Conventionally, the power distribution networks (or PDN) for electronic devices comprise a set of switching regulators and/or a power management unit (or PMU). This allows the power supply to the various areas of the system-on-a-chip to be distributed efficiently.
Furthermore, in such a manner as to increase the precision of voltage regulation for sensitive electronic devices such as systems-on-a-chip, the idea is to provide closed-loop control for the voltage regulator with a negative feedback voltage coming from inside the device, for example that taken from the power grid. This allows the voltage losses, due notably to the printed circuit board (or PCB) onto which the system-on-a-chip is mounted and to the packaging, to be compensated.
Generally speaking, a system-on-a-chip, notably when it incorporates a central processing unit (or CPU), is the assembly with the highest power consumption within a product and modes dedicated to power saving are provided.
The methods used most commonly for implementing these power saving modes are adaptive voltage scaling (or AVS) and dynamic voltage and frequency scaling (or DVFS) which are both aimed at adapting the various power supply voltages of the various parts of the system-on-a-chip to their lowest possible values taking into account the state of the system-on-a-chip.
More precisely, a desired value of regulated power supply voltage is determined by the system-on-a-chip as a function of a set of criteria such as the frequency of the clock signal supplying the central processing unit, the temperature, the variations of certain parameters due to the process of fabrication on silicon, etc.
This desired regulated power supply voltage is subsequently used in the feedback control loop.
For this purpose, dedicated circuits for carrying out the voltage adaptation are used.
Amongst these circuits may notably be mentioned those, for example, incorporated into portable devices such as mobile telephones, tablets, whose architecture contains a power management unit (PMU) containing a control interface connected to a homologous control interface of the system-on-a-chip via a specific bus, for example an SPI or I2C bus, together with regulators.

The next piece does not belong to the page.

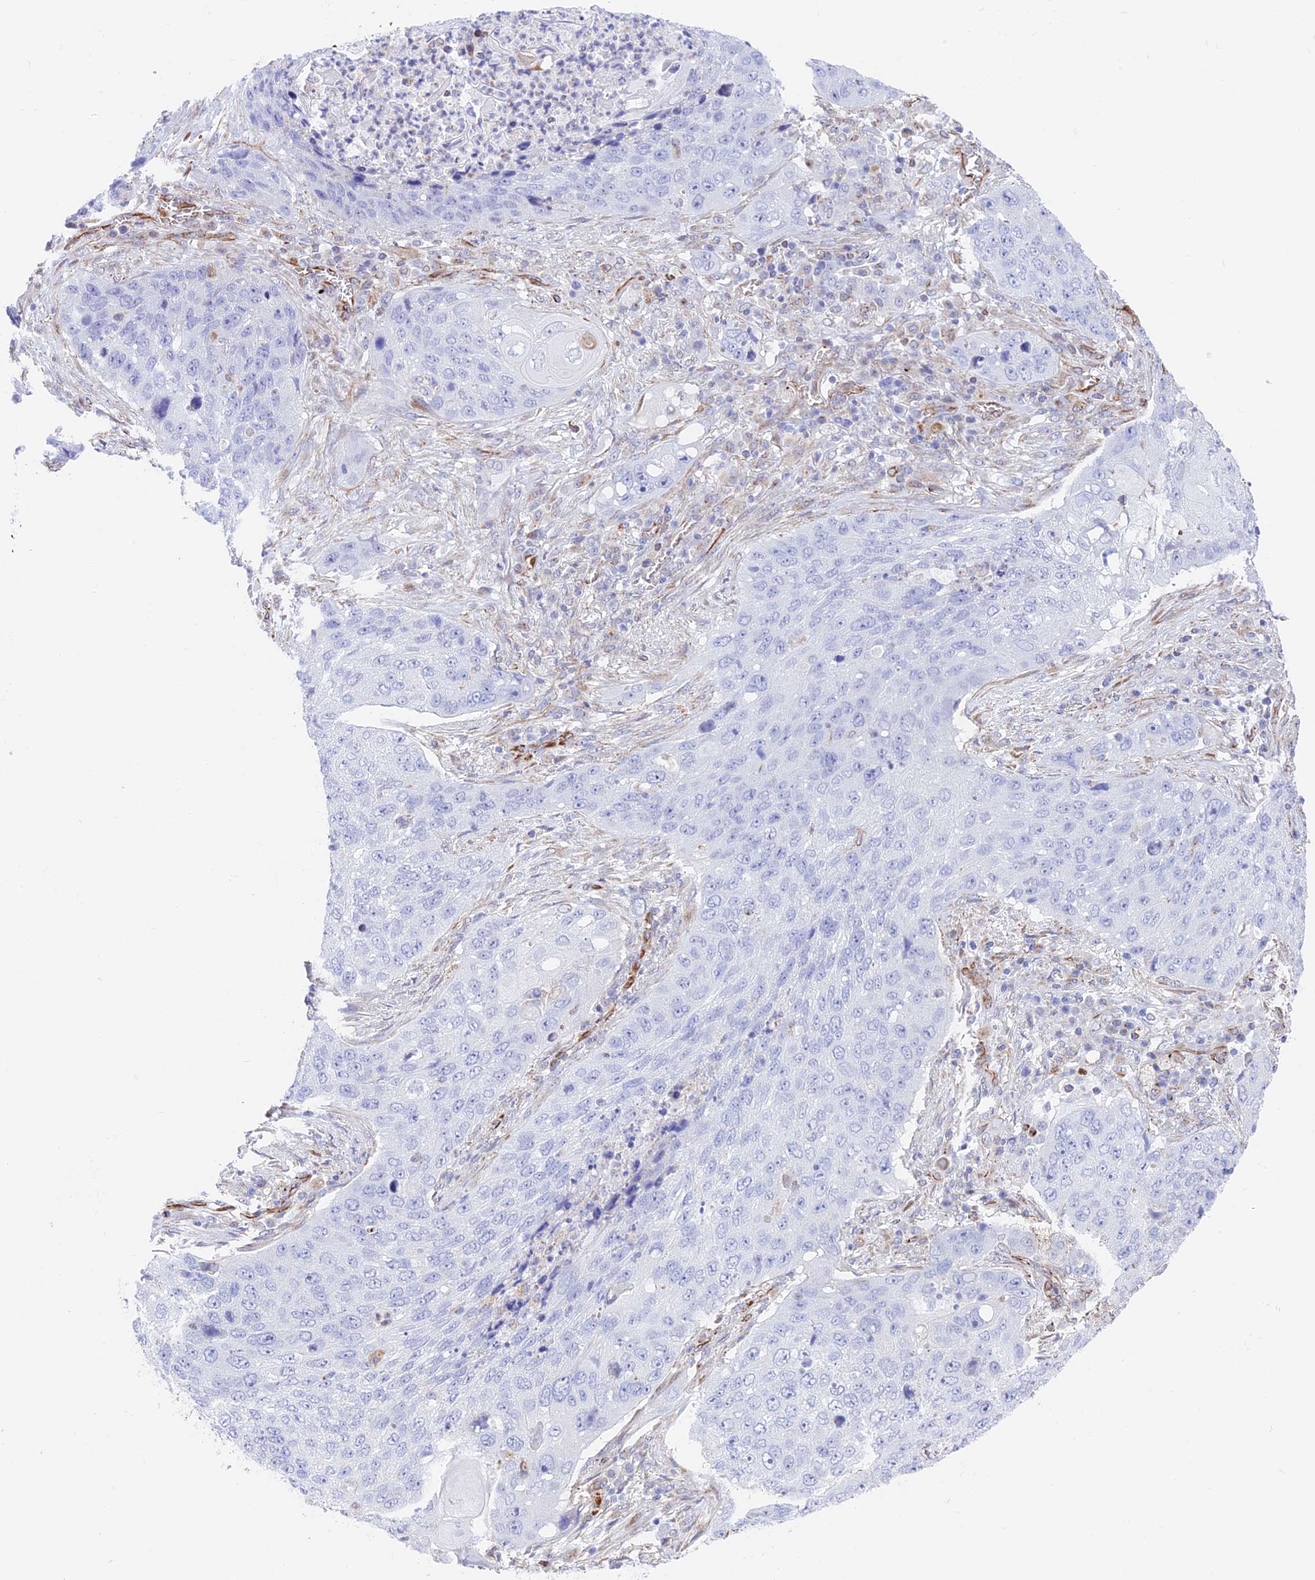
{"staining": {"intensity": "negative", "quantity": "none", "location": "none"}, "tissue": "lung cancer", "cell_type": "Tumor cells", "image_type": "cancer", "snomed": [{"axis": "morphology", "description": "Squamous cell carcinoma, NOS"}, {"axis": "topography", "description": "Lung"}], "caption": "There is no significant expression in tumor cells of lung cancer. (Stains: DAB (3,3'-diaminobenzidine) IHC with hematoxylin counter stain, Microscopy: brightfield microscopy at high magnification).", "gene": "ZNF652", "patient": {"sex": "female", "age": 63}}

Programmable regulators may also be used.
However, such an architecture proves to be costly and it requires a dedicated interface for the control bus which can occupy several input/output terminals of the system-on-a-chip.
A second type of possible architecture includes the use of a module delivering pulses with a modulated width (pulse width modulation: PWM) associated with a low-pass filter in such a manner as to eliminate the AC modulation and to only keep the DC voltage.
However, such an architecture requires a suitable design and the implementation of a low-pass filter external to the system-on-a-chip and introduces a time delay between the moment when the desired regulated power supply voltage is calculated and the moment when the correction is applied in the regulator.
However, such a delay is not acceptable when the voltage must be dynamically adapted (DVFS).